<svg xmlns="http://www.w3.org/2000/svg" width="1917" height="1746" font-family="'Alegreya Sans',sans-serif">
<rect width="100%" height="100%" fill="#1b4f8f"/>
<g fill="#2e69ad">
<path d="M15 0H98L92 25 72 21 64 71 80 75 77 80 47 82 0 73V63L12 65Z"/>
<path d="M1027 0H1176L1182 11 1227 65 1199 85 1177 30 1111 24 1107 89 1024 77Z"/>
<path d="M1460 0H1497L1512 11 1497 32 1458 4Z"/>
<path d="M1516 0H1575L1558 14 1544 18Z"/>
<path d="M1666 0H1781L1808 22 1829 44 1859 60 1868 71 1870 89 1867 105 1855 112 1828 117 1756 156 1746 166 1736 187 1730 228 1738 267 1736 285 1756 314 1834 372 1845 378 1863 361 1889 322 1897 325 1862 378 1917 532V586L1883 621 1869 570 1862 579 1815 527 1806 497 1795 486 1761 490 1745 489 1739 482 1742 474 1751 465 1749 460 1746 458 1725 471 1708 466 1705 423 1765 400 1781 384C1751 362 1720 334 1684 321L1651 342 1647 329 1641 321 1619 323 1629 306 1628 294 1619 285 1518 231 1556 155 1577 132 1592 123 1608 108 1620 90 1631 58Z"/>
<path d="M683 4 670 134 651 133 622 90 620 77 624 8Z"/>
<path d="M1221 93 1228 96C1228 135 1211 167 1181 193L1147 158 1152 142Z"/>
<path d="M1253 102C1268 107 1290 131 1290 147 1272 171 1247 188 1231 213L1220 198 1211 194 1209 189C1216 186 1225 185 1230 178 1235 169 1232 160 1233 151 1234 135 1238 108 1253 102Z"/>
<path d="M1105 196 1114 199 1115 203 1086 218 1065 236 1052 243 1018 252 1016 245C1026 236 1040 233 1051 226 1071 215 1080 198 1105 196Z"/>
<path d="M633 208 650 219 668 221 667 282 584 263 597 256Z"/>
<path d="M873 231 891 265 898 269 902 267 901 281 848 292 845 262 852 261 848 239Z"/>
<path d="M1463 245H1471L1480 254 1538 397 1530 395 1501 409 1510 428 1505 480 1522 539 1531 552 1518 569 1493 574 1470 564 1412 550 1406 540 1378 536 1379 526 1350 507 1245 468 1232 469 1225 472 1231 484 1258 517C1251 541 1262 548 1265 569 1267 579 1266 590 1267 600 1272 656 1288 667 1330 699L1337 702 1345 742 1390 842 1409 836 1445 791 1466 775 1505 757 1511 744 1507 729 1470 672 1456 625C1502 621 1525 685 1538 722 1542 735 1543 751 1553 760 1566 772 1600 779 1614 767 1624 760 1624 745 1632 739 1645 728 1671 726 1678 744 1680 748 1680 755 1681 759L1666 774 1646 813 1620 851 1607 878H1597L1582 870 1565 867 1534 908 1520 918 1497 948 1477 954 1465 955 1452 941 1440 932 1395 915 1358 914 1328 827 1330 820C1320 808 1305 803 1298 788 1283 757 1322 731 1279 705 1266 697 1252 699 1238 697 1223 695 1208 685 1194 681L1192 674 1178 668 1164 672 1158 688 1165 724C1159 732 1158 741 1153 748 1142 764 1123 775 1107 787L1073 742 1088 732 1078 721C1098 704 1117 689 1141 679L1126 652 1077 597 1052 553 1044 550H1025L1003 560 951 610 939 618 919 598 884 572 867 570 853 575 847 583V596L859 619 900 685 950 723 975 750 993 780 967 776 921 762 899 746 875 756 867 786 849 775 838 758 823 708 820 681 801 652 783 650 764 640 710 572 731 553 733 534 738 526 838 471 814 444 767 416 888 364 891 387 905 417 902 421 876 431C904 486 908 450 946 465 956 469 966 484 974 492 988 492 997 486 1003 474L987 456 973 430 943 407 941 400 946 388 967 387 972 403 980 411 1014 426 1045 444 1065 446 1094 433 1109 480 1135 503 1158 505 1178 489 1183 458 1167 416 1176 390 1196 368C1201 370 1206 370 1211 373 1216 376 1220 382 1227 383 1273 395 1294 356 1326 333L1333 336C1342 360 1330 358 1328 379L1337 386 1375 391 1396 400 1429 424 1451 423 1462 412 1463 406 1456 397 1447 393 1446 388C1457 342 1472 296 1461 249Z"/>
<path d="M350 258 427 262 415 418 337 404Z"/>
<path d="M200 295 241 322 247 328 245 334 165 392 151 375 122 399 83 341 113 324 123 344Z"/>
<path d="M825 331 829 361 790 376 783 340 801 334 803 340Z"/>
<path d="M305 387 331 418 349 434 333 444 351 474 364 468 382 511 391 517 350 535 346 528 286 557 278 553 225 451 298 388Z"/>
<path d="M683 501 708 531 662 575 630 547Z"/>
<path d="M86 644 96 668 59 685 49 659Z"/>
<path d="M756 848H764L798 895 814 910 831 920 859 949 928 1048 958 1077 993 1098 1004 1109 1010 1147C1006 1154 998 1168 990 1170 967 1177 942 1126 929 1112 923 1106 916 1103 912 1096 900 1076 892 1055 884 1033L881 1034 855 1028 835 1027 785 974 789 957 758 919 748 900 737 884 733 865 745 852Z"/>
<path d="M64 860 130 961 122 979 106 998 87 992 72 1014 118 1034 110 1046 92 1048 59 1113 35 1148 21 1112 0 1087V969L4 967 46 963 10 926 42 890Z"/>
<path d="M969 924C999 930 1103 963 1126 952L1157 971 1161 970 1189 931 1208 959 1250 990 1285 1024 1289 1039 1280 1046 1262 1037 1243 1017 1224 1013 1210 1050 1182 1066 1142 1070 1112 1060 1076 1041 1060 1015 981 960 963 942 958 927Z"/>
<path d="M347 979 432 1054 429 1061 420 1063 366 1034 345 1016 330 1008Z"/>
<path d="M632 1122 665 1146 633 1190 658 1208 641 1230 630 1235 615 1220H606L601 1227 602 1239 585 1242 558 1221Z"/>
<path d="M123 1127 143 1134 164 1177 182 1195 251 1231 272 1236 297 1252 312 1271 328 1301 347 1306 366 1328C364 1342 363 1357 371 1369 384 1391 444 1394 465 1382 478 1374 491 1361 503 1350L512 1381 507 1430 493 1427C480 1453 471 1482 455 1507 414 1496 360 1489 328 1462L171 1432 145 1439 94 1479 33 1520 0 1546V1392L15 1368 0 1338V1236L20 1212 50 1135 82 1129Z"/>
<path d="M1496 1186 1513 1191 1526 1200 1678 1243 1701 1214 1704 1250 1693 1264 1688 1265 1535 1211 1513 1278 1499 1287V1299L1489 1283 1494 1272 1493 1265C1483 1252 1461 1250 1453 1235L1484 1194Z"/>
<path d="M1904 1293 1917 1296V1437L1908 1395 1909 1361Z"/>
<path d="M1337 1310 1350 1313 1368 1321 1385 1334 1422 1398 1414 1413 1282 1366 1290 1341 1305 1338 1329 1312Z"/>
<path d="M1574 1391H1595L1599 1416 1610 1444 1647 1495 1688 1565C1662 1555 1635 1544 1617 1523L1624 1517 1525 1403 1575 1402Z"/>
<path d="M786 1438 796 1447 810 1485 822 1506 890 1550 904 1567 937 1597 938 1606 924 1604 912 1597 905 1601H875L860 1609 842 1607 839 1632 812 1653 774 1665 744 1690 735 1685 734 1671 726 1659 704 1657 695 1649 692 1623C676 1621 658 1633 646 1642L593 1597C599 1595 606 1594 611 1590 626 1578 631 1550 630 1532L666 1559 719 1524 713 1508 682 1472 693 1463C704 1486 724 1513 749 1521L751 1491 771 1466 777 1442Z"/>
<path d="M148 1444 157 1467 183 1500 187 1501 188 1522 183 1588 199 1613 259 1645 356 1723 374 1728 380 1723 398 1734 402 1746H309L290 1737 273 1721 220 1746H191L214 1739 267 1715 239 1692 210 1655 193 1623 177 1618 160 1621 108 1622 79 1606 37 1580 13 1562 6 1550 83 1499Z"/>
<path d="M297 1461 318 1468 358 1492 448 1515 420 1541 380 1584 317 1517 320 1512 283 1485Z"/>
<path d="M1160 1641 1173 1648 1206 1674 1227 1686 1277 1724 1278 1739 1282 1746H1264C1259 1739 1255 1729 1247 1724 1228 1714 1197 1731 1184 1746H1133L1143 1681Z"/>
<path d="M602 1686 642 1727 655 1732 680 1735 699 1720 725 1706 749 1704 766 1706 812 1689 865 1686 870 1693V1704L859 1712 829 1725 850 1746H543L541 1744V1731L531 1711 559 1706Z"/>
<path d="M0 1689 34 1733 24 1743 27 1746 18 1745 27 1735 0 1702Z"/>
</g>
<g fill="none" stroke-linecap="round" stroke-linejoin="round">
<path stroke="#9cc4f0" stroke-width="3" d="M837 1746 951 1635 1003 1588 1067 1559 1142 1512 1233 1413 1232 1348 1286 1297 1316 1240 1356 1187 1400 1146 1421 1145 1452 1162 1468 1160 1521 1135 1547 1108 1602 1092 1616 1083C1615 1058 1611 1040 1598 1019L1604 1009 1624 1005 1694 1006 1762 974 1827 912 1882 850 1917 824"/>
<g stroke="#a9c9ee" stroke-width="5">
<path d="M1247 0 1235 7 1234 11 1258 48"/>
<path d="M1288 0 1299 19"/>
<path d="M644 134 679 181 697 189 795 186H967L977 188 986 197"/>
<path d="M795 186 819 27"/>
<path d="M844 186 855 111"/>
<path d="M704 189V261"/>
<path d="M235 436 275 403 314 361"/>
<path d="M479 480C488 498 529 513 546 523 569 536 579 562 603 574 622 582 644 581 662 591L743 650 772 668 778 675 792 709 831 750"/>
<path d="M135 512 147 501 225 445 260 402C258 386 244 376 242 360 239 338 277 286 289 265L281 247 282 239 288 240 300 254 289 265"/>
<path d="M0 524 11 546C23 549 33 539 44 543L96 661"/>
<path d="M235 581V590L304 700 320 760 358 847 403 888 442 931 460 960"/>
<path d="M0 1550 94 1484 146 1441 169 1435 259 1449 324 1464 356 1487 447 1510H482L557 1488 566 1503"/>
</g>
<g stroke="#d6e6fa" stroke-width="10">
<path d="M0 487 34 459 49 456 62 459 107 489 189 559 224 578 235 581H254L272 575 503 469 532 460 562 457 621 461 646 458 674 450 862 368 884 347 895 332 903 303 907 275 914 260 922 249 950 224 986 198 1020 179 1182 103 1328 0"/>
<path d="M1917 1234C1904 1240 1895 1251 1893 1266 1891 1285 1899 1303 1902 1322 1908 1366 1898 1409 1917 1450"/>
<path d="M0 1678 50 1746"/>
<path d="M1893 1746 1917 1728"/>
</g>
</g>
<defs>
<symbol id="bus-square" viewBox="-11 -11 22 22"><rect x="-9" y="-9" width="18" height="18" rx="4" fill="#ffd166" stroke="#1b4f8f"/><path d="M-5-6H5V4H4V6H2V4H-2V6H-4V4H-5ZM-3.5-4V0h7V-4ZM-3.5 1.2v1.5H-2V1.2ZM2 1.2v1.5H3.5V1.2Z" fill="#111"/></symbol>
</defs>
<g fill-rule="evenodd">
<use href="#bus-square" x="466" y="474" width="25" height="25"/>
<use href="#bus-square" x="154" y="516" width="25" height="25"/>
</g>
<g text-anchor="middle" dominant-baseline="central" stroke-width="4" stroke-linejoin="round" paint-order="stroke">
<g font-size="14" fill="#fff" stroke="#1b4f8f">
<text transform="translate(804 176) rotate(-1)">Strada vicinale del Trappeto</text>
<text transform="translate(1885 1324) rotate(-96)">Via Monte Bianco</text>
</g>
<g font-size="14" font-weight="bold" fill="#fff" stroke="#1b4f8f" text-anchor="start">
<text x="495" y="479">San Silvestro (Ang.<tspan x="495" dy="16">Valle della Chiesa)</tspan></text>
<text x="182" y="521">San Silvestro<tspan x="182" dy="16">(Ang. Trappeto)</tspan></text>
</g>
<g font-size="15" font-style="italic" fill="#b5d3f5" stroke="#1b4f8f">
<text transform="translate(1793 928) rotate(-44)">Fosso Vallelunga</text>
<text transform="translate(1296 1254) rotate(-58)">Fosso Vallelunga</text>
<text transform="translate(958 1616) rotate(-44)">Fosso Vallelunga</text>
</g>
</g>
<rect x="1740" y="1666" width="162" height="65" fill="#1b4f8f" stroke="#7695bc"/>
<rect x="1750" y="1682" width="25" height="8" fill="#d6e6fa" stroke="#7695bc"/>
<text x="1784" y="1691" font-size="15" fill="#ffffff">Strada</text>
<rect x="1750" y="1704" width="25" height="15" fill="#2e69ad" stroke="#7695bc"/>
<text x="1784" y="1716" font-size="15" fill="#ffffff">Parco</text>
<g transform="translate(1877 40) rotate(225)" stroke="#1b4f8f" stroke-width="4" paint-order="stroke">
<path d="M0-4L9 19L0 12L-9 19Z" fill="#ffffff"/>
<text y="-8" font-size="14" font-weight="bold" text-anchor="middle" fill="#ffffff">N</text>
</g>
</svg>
-=-=-
• [PROBLEM STATEMENT] Exactly how many lines in the records above hold the string "linejoin"? Reply with that number only.

• [RESPONSE FOR THIS EXERCISE] 2